ELENCO CONSEGNE:
a - Nell'intervista sulla legge 194, riporta il passo che comincia con "Io però mi riferisco" e prosegue fino a "nelle strutture private?", sostituendo "personale" con "medici".
b - Secondo l'intervista sulla legge 194, che cosa sanciva quella legge, unica in Europa, quando venne approvata?
c - Continua l'intervista sulla legge 194 a partire dall'ultima domanda riportata.

======== BRANO

Quando la Corte Suprema americana ha ribaltato la Roe v. Wade, molti hanno scritto che in Italia non accadrebbe mai niente di simile.
«L’Italia è più democratica degli Stati Uniti, ma anche da noi in questi anni qualcuno ha provato a smantellare il diritto all’aborto, così come è successo lì: la sentenza della Corte Suprema è la fine di un processo che dura da anni, e che è stato sostenuto da una corposa compagine di associazioni e movimenti».
La 194, però, è una legge che traballa. Un compromesso.
«Non è vero. Quando venne approvata, era la legge più avanzata d’Europa, per una ragione che Emma Bonino non ha voluto vedere: sanciva, unica in Europa, che il diritto all’aborto doveva essere garantito dal servizio pubblico».
Io però mi riferisco all’obiezione di coscienza, che quel diritto lo rende monco, spesso impraticabile.
Ma anche l’obiezione di coscienza è un diritto e non lo si poteva negare allora, e neanche si può fare adesso. Sa come si risolverebbe tutto? Investendo nella sanità: se ci fosse più personale, gli obiettori non inficerebbero niente.
E allora da cosa dobbiamo difendere la 194?
«Prima di tutto dobbiamo fare in modo che non la tolgano dal servizio pubblico».
Ma quell’allargamento di cui parlava lei non sarebbe facilitato se l’aborto diventasse praticabile anche nelle strutture private?
«A me la sanità privata non convince. Io dico che si deve scommettere su quella pubblica».
Cosa pensa del nuovo femminismo?
«Mi interessa. Ma vedo che le ragazze si sentono al sicuro, molto di più di quanto lo sono davvero, semplicemente perché la rivoluzione dei costumi le rende più libere (di muoversi, di vestirsi come vogliono, di fare sesso). Ci arrivano più tardi, quando entrano nel mondo del lavoro, a rendersi conto del lavoro che c’è da fare».
È tanto?

================
======== VOCI

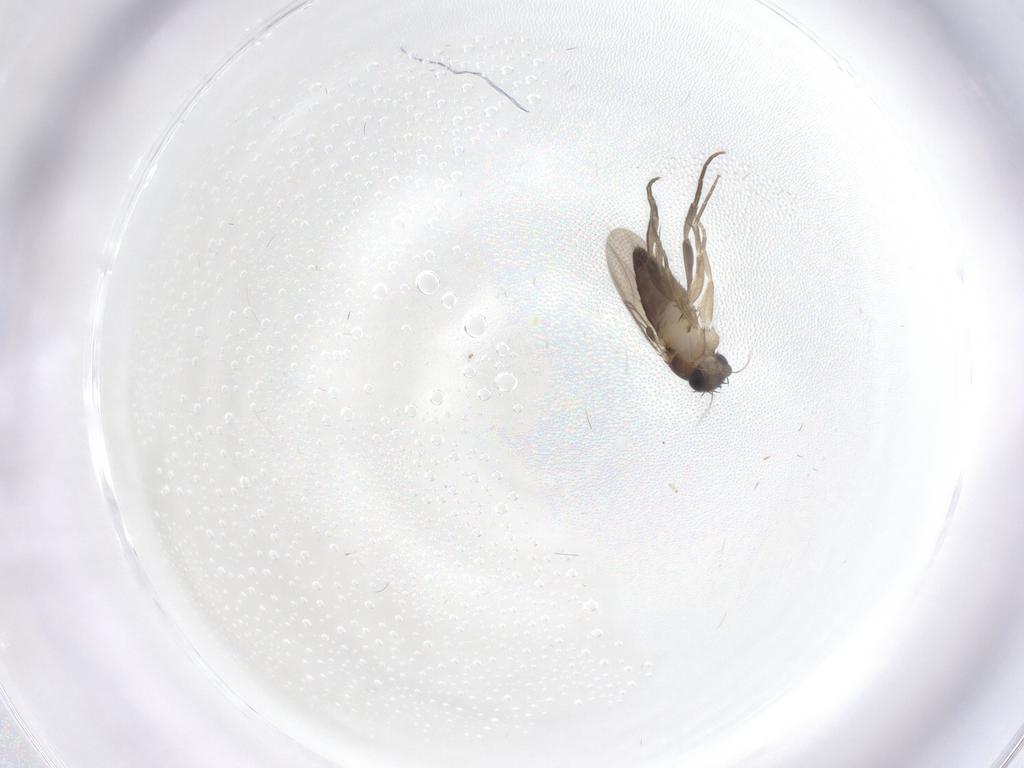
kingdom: Animalia
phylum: Arthropoda
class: Insecta
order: Diptera
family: Phoridae
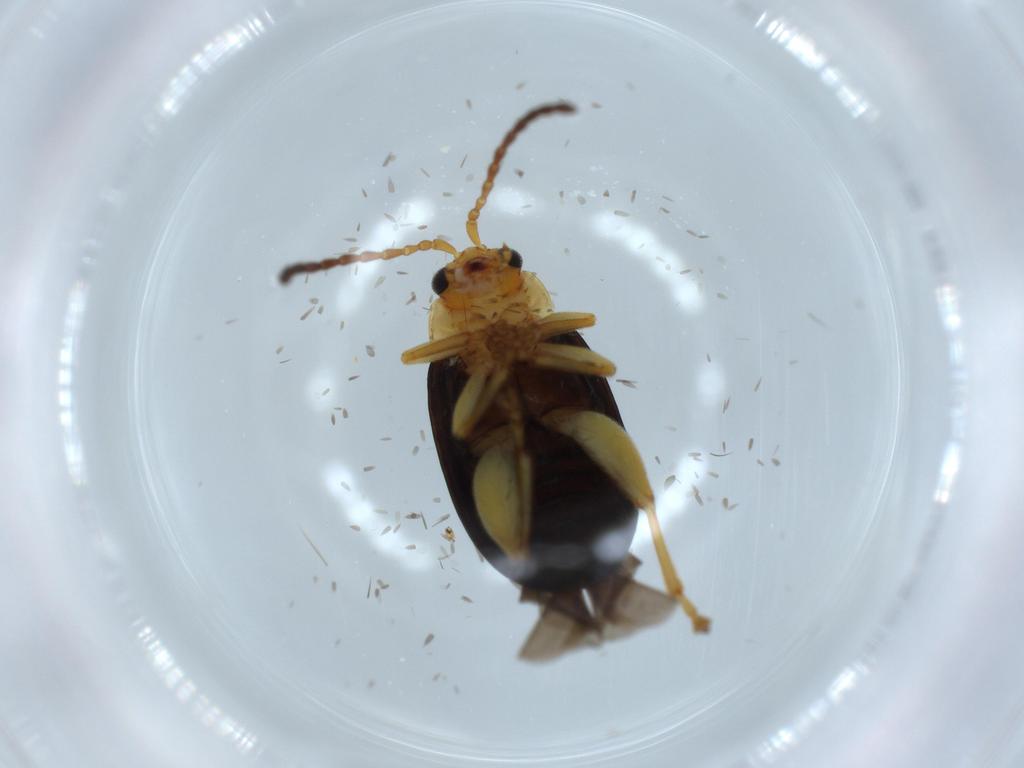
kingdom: Animalia
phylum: Arthropoda
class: Insecta
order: Coleoptera
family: Chrysomelidae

================

SOLUZIONI DELL'ESERCIZIO:
a -
Io però mi riferisco all’obiezione di coscienza, che quel diritto lo rende monco, spesso impraticabile.
Ma anche l’obiezione di coscienza è un diritto e non lo si poteva negare allora, e neanche si può fare adesso. Sa come si risolverebbe tutto? Investendo nella sanità: se ci fosse più medici, gli obiettori non inficerebbero niente.
E allora da cosa dobbiamo difendere la 194?
«Prima di tutto dobbiamo fare in modo che non la tolgano dal servizio pubblico».
Ma quell’allargamento di cui parlava lei non sarebbe facilitato se l’aborto diventasse praticabile anche nelle strutture private?

b - Che il diritto all'aborto doveva essere garantito dal servizio pubblico.

c -
«È sempre tanto. Anche perché mi sembra evidente che sia ormai impossibile ignorare il movimento delle donne e che la loro sia l’unica rivoluzione vittoriosa del nostro tempo. Per terribile che sia, l’aumento dei femminicidi certifica proprio questo: le donne si ribellano sempre di più, e gli uomini questo non riescono a sopportarlo, e allora le ammazzano. E poi, pensi al #Metoo: le vittime di violenza sono state credute, potenti uomini di Hollywood sono finiti in galera. Ai miei tempi sarebbe stato inimmaginabile».
E com’erano i suoi tempi?
«Io mi nascondevo le tette: era meglio passare per maschio».
C’è qualcosa di maschile nei nuovi femminismi?
«L’ambizione, per me incomprensibile, di voler dimostrare che sappiamo fare le stesse cose che fanno i maschi.Punterei a fare le cose che solo noi sappiamo fare».
Esiste un potere femminile?
«Certo. Essere donna fino in fondo. La mia generazione non ha potuto, ed è per quello che ci camuffavamo, eravamo maschili. Ora possiamo mostrare la nostra specificità. Dobbiamo farlo: serve a individuare, e poi tutelare, i nostri diritti e i nostri doveri».
Crede nell’alleanza tra il movimento delle donne e quello LGBTQ+?
«Certo. Condividiamo una difficoltà: dover combattere contro chi si ama. Mentre per il proletariato il nemico era la classe dei padroni, per le donne l’avversario è il maschio. Liberarsi di chi si ama, quando si fa una battaglia, o una rivoluzione, è difficilissimo».
Per quale mondo dobbiamo lottare?
«Di questo sono sicura: un mondo diverso da quello in cui viviamo. Non possiamo più sostenere un modello di produzione di merci: dobbiamo produrre servizi. E poi dobbiamo accogliere le esigenze femminili: va cambiato tutto, pure i mattoni, pure come costruiamo le case. Io faccio incontri con gli edili alla Casa internazionale delle donne».
Da dove si comincia?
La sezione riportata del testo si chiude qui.